◆ Requirement A ◆
Answer these questions using the figure captions:
(i) What NaCl concentrations were the plants in Figure 1 exposed to?
(ii) What fragment mass did the immuno analyses show for GFP-ABA3?
(iii) In what unit is ABA content given in Figure 4?
◆ Requirement B ◆
List every cell type in which the figure captions report GFP fluorescence for GFP-ABA3 plant no. 14b.
◆ Requirement C ◆
Write out the part of the figure captions between "Figure 3. Immunological" and "515 nm (e).", inclusive.

◆ Reading passage ◆
*****

Figure 1. AO and XDH in gel activity assays of control and transgenic poplar plants after NaCl stress. Untreated Arabidopsis is shown for comparison. Black arrow-heads mark the respective activity band for AO and XDH. Enzyme activities were determined for poplar wild type (WT) and for plants with a knock down of AO or ABA3 (AO-RNAi no. 22, 35 and ABA3-RNAi no 4, 7, 14) as well as for the ABA3 overexpressing plants (GFP-ABA3, no. 14b and 28). Plants were analyzed at control conditions and after exposure to 75 and 150 mM NaCl each for 16 and 40 h, respectively.

Figure 2. AO and XDH in gel activity assays of control and transgenic poplar plants after drought stress. Untreated Arabidopsis is shown for comparison. Black arrow-heads mark the respective activity band for AO and XDH. Enzyme activities were determined for poplar wild type (WT) and for plants with a knock down of AO or ABA3 (AO-RNAi no. 22, 35 and ABA3-RNAi no 4, 7, 14) as well as for the ABA3 overexpressing plants (GFP-ABA3, no. 14b and 28). Plants were subjected to drought stress by allowing loss of fresh weight to remaining 80% and 60% of their initial fresh weight (FW).

Figure 3. Immunological (a) and microscopic ((b)-(e)) analyses of GFP-ABA3 transformants. (a) The immunological verification of correct poplar transformation was obtained using a green fluorescent protein (GFP)-specific antibody and an antibody against recombinant A. thaliana ABA3. Both immuno analyses presented the GFP-ABA3 fragment mass of 117 kDa in all tested poplar lines (no. 28, 14b and 6). No band was detectable in WT plants. Confocal laser scanning microscope (cLSM) analyses presented a clear GFP fluorescence localized in the cytoplasm of GFP-ABA3 plant no. 14b in epidermal cells (b), guard cells (c) and cells of the shoot (d). Lambda mode recordings of the upper epidermis of plant no. 28 resulted in correct GFP-specific emissions at 515 nm (e).

Figure 4. Variation of ABA content in wildtype and transgenic poplar plants after salt stress application. GFP-ABA3 plants (no. 6, 14b and 28) overexpress Arabidopsis ABA3, ABA3-RNAi plants (no. 4, 7, 14) have reduced expression of endogenous Populus aba3 gene and simultaneously strongly decreased AO and XDH activities, AO-RNAi plants (22, 35, 53) showed no AO activity. All plants were treated with 75 and 150 mM NaCl for 16 and 40 h. Controls without exposure to high salinity were harvested at the beginning of the experiment. ABA content is given in ng ABA per g fresh weight. Significance was calculated using Man-Whitney-U statistics. Small letters indicate changes within the treated lines (p < 0.0025) and capital letters describe differences between the different poplar lines (p < 0.0042).

*****

◆ Records provided ◆

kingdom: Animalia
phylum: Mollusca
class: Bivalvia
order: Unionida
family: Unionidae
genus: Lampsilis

*****

◆ Solution A ◆
(i) 75 and 150 mM NaCl
(ii) 117 kDa
(iii) ng ABA per g fresh weight

◆ Solution B ◆
Epidermal cells, guard cells, cells of the shoot

◆ Solution C ◆
Figure 3. Immunological (a) and microscopic ((b)-(e)) analyses of GFP-ABA3 transformants. (a) The immunological verification of correct poplar transformation was obtained using a green fluorescent protein (GFP)-specific antibody and an antibody against recombinant A. thaliana ABA3. Both immuno analyses presented the GFP-ABA3 fragment mass of 117 kDa in all tested poplar lines (no. 28, 14b and 6). No band was detectable in WT plants. Confocal laser scanning microscope (cLSM) analyses presented a clear GFP fluorescence localized in the cytoplasm of GFP-ABA3 plant no. 14b in epidermal cells (b), guard cells (c) and cells of the shoot (d). Lambda mode recordings of the upper epidermis of plant no. 28 resulted in correct GFP-specific emissions at 515 nm (e).